He’s setting the scene to make a big point. 

“I’m very big on visual imagery,” VanHorn said, “and to me what Reformation Sunday is about is to corporately look to see how our hearts can get more in tune with God and His Word. Where are we misaligned? Where are we majoring on the minors?”

Luther is part of a long line of “generation after generation after generation who have sought counsel from God’s Word through God’s Spirit to address their unique ministry and missional circumstances,” VanHorn said.

And with the same Spirit-led counsel that Luther had, God could very well do something big again now just like He did then, VanHorn said. 

“The Church never gets to go into coast mode — we should always be reforming ourselves with the Word,” he said.

VanHorn’s sermon will be on one of John’s letters in Revelation that was written to a stagnant church.

“The only two churches about which John has nothing negative to say (in Revelation) are the ones who are being persecuted,” VanHorn said. “And today it’s the same — Christianity on the worldwide scene is thriving where it’s being persecuted.
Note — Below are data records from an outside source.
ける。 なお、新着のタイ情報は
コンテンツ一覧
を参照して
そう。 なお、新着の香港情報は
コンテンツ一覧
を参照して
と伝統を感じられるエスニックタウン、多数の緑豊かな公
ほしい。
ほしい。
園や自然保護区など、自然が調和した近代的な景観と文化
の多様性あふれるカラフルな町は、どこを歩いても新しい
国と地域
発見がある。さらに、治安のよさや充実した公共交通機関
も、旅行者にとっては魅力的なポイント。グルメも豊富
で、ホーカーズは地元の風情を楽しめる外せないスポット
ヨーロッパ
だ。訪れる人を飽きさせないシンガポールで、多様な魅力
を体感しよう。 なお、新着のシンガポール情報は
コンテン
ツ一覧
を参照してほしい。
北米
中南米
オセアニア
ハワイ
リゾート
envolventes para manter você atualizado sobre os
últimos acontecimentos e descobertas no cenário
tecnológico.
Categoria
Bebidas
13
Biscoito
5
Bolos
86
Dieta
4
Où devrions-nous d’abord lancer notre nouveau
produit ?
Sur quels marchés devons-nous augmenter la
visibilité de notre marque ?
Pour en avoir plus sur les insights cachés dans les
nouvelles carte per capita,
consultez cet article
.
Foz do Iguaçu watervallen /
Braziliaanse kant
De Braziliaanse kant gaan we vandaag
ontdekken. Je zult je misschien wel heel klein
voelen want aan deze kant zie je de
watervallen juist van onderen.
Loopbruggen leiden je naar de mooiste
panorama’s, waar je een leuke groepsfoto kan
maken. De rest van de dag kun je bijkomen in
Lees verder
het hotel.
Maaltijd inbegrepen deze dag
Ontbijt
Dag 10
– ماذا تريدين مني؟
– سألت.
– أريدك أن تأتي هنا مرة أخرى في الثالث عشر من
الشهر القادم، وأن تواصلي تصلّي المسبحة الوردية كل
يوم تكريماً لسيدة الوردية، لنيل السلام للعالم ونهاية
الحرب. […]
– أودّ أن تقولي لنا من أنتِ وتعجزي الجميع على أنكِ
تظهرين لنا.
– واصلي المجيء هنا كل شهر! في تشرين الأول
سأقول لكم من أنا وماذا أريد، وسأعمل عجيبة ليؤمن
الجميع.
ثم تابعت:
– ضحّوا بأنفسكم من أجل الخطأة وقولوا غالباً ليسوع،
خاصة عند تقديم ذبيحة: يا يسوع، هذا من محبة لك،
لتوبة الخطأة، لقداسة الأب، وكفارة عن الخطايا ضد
It’s in the contexts where it’s comfortable that it’s often stagnant or declining.”

So he said he wonders what Luther or John would have to say to the Church in Alabama today.

“We want to take a personal inventory, evaluate ourselves and have our own personal reformations as believers and as a church,” VanHorn said. “It’s a legacy we want to build on.”

So when he takes a mallet this Sunday and drives a nail into the big prop door built by church member Kendall Shankles, that’s the point he’ll be trying to drive home.

Tim Evans, pastor of North Clay Baptist Church, Pinson, said he feels the same way.

This weekend, for the fifth year in a row, his church is putting on a dramatic walk-through presentation of the day Luther nailed his theses to the door, emphasizing the integrity of the gospel and the need to challenge practices that don’t line up with God’s Word.

The drama — called “1517” and written by children’s minister Josh McDaniel — is family friendly and will be staged Oct. 31, 2–5 p.m., and Nov. 1, 5–8 p.m., in vignettes that take about 45 minutes to walk through.

“Luther was the man God used to recover and restore clarity to the gospel,” Evans said. “If you lose the gospel, you’ve lost it. You have no purpose for existing as a religious entity.”

Timothy George, dean of Samford University’s Beeson Divinity School in Birmingham, said 1517 tells a message churches today need to hear.

“The Reformation of the 16th century was an age of spiritual renewal which focused on salvation by grace alone and the clarity and certainty of God’s Word in the Holy Scriptures,” he said. “This is a message we still need to hear today and learning the story of Martin Luther is a good way to do this.”

North Clay’s 1517 presentation is a “one-of-a-kind retelling of these events that changed the world,” George said.

 

Reservations for groups for 1517 are encouraged but not necessary.